Bulk Data Loading and Transaction Log

When you see CHECKPOINT as the log_reuse_wait_desc for that database, it is because no checkpoint has happened since the last time the log was truncated.

You can alleviate this issue by manually kicking off a CHECKPOINT command.

Supporting references:
Factors That Can Delay Log Truncation
Checkpoints and the Active Portion of the Log


My first comment is that you are doing an ELT (Extract, Load, Transform) rather than an ETL (Extract, Transform, Load). While ELTs leverage set based relational advantages and can be very fast, they are sometimes very write intensive (hard on storage). Specifically, the t-log. This is because the transform is done on disk (typically an update or insert). I prefer ETL when possible, as the transform is done in the buffer and, when done correctly, requires minimal t-log writes. Buffer is cheap. Fast storage is not. For some bulk operations, the t-log is a non-value adding bottleneck.

Here are a few things that you're doing but I wouldn't recommend.

  1. Bulk loading to tempdb. I'd recommend doing the bulk load on a real table in the destination database. Then you can size you're files accordingly and not worry about impacting tempdb.
  2. Bundling independent procedures together. Split these two procedures up. The bulk load and the merge are independent of each other. Splitting them into individual procedures makes them more modular / unit testable.

It looks like you have the minimal logging rules covered pretty well. You're loading to an empty B-Tree with no non-clustereds, using tf 610, the ordering key specified, in bulk-logged mode. Outside of the temp table, everything looks ok here. As long as the file is actually ordered by the key, you should be good.
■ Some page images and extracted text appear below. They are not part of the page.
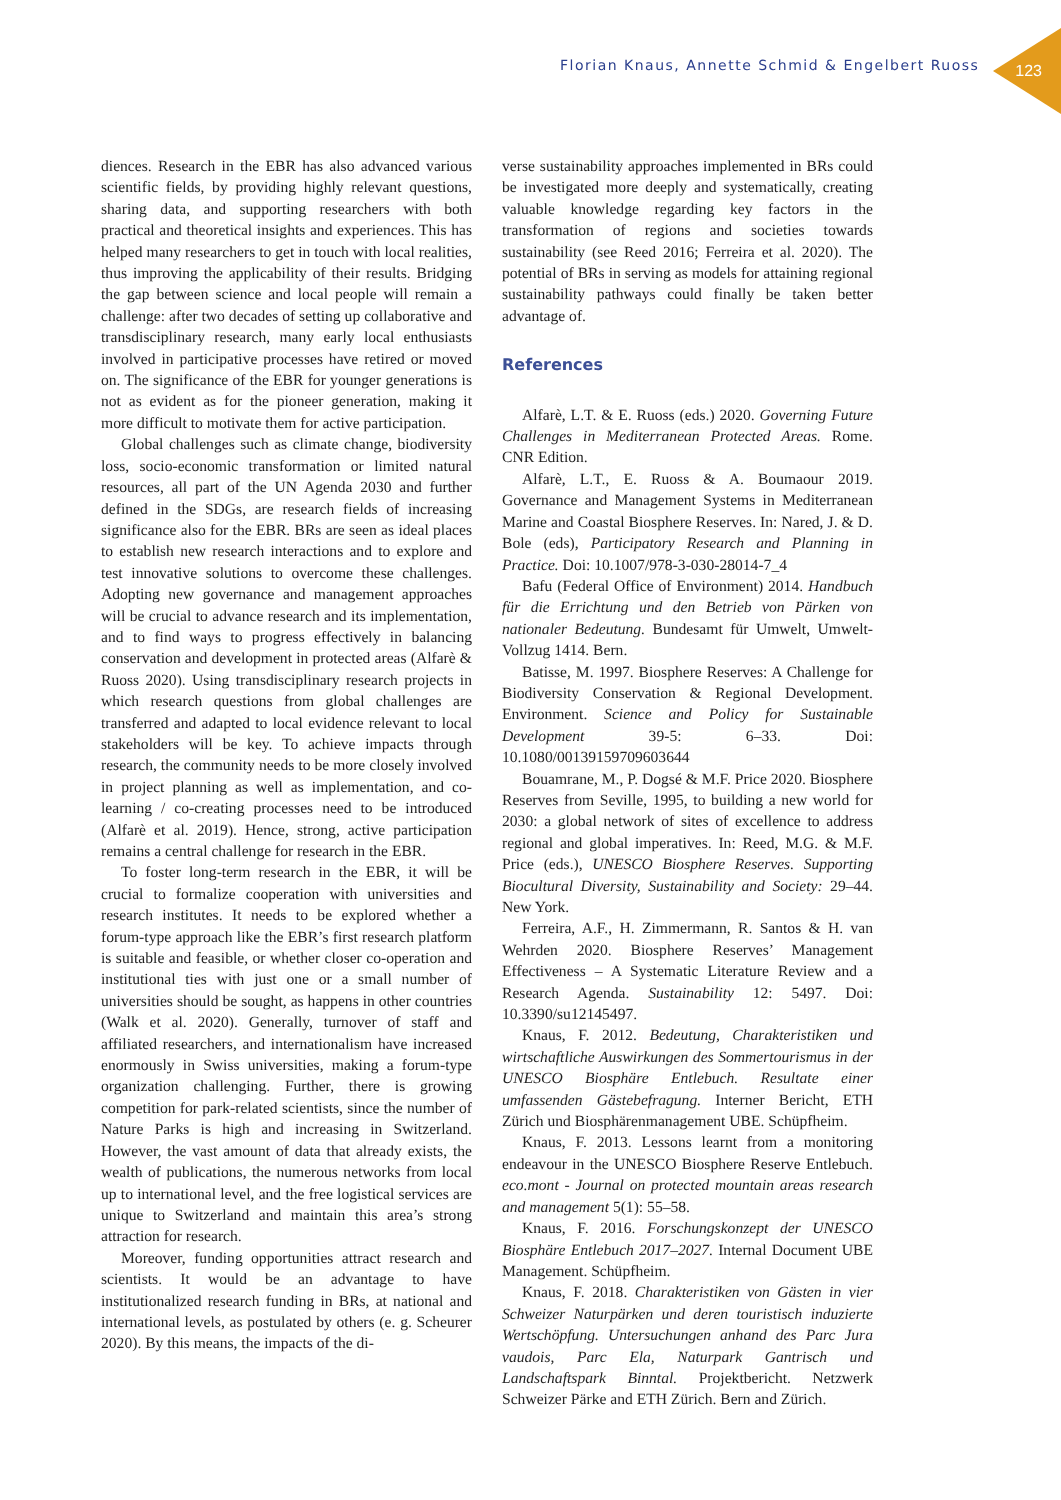Florian Knaus, Annette Schmid & Engelbert Ruoss 123
diences. Research in the EBR has also advanced various scientific fields, by providing highly relevant questions, sharing data, and supporting researchers with both practical and theoretical insights and experiences. This has helped many researchers to get in touch with local realities, thus improving the applicability of their results. Bridging the gap between science and local people will remain a challenge: after two decades of setting up collaborative and transdisciplinary research, many early local enthusiasts involved in participative processes have retired or moved on. The significance of the EBR for younger generations is not as evident as for the pioneer generation, making it more difficult to motivate them for active participation.
Global challenges such as climate change, biodiversity loss, socio-economic transformation or limited natural resources, all part of the UN Agenda 2030 and further defined in the SDGs, are research fields of increasing significance also for the EBR. BRs are seen as ideal places to establish new research interactions and to explore and test innovative solutions to overcome these challenges. Adopting new governance and management approaches will be crucial to advance research and its implementation, and to find ways to progress effectively in balancing conservation and development in protected areas (Alfarè & Ruoss 2020). Using transdisciplinary research projects in which research questions from global challenges are transferred and adapted to local evidence relevant to local stakeholders will be key. To achieve impacts through research, the community needs to be more closely involved in project planning as well as implementation, and co-learning / co-creating processes need to be introduced (Alfarè et al. 2019). Hence, strong, active participation remains a central challenge for research in the EBR.
To foster long-term research in the EBR, it will be crucial to formalize cooperation with universities and research institutes. It needs to be explored whether a forum-type approach like the EBR’s first research platform is suitable and feasible, or whether closer co-operation and institutional ties with just one or a small number of universities should be sought, as happens in other countries (Walk et al. 2020). Generally, turnover of staff and affiliated researchers, and internationalism have increased enormously in Swiss universities, making a forum-type organization challenging. Further, there is growing competition for park-related scientists, since the number of Nature Parks is high and increasing in Switzerland. However, the vast amount of data that already exists, the wealth of publications, the numerous networks from local up to international level, and the free logistical services are unique to Switzerland and maintain this area’s strong attraction for research.
Moreover, funding opportunities attract research and scientists. It would be an advantage to have institutionalized research funding in BRs, at national and international levels, as postulated by others (e. g. Scheurer 2020). By this means, the impacts of the di-
verse sustainability approaches implemented in BRs could be investigated more deeply and systematically, creating valuable knowledge regarding key factors in the transformation of regions and societies towards sustainability (see Reed 2016; Ferreira et al. 2020). The potential of BRs in serving as models for attaining regional sustainability pathways could finally be taken better advantage of.
References
Alfarè, L.T. & E. Ruoss (eds.) 2020. Governing Future Challenges in Mediterranean Protected Areas. Rome. CNR Edition.
Alfarè, L.T., E. Ruoss & A. Boumaour 2019. Governance and Management Systems in Mediterranean Marine and Coastal Biosphere Reserves. In: Nared, J. & D. Bole (eds), Participatory Research and Planning in Practice. Doi: 10.1007/978-3-030-28014-7_4
Bafu (Federal Office of Environment) 2014. Handbuch für die Errichtung und den Betrieb von Pärken von nationaler Bedeutung. Bundesamt für Umwelt, Umwelt-Vollzug 1414. Bern.
Batisse, M. 1997. Biosphere Reserves: A Challenge for Biodiversity Conservation & Regional Development. Environment. Science and Policy for Sustainable Development 39-5: 6–33. Doi: 10.1080/00139159709603644
Bouamrane, M., P. Dogsé & M.F. Price 2020. Biosphere Reserves from Seville, 1995, to building a new world for 2030: a global network of sites of excellence to address regional and global imperatives. In: Reed, M.G. & M.F. Price (eds.), UNESCO Biosphere Reserves. Supporting Biocultural Diversity, Sustainability and Society: 29–44. New York.
Ferreira, A.F., H. Zimmermann, R. Santos & H. van Wehrden 2020. Biosphere Reserves’ Management Effectiveness – A Systematic Literature Review and a Research Agenda. Sustainability 12: 5497. Doi: 10.3390/su12145497.
Knaus, F. 2012. Bedeutung, Charakteristiken und wirtschaftliche Auswirkungen des Sommertourismus in der UNESCO Biosphäre Entlebuch. Resultate einer umfassenden Gästebefragung. Interner Bericht, ETH Zürich und Biosphärenmanagement UBE. Schüpfheim.
Knaus, F. 2013. Lessons learnt from a monitoring endeavour in the UNESCO Biosphere Reserve Entlebuch. eco.mont - Journal on protected mountain areas research and management 5(1): 55–58.
Knaus, F. 2016. Forschungskonzept der UNESCO Biosphäre Entlebuch 2017–2027. Internal Document UBE Management. Schüpfheim.
Knaus, F. 2018. Charakteristiken von Gästen in vier Schweizer Naturpärken und deren touristisch induzierte Wertschöpfung. Untersuchungen anhand des Parc Jura vaudois, Parc Ela, Naturpark Gantrisch und Landschaftspark Binntal. Projektbericht. Netzwerk Schweizer Pärke and ETH Zürich. Bern and Zürich.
Are you popping the log on tempdb or the user database?

On the merge statement:

UPDATES will always be fully logged. Are you changing a pretty significant portion of your table? If so, you might consider doing the merge in memory (SSIS data flow task or .Net) then bulk loading into a new table. This is more work, but most of the work is done in the buffer and minimal t-log is used. A minimally logged insert can be faster than a fully logged update if the portion of change is significant.

Since you're using tf 610, the insert can minimally log when using a tablock hint. See here for more info on merge with tablock: http://blogs.msdn.com/b/sqlserverstorageengine/archive/2010/06/03/minimal-logging-and-merge-statement.aspx Note, the update will still be fully logged if you go this route.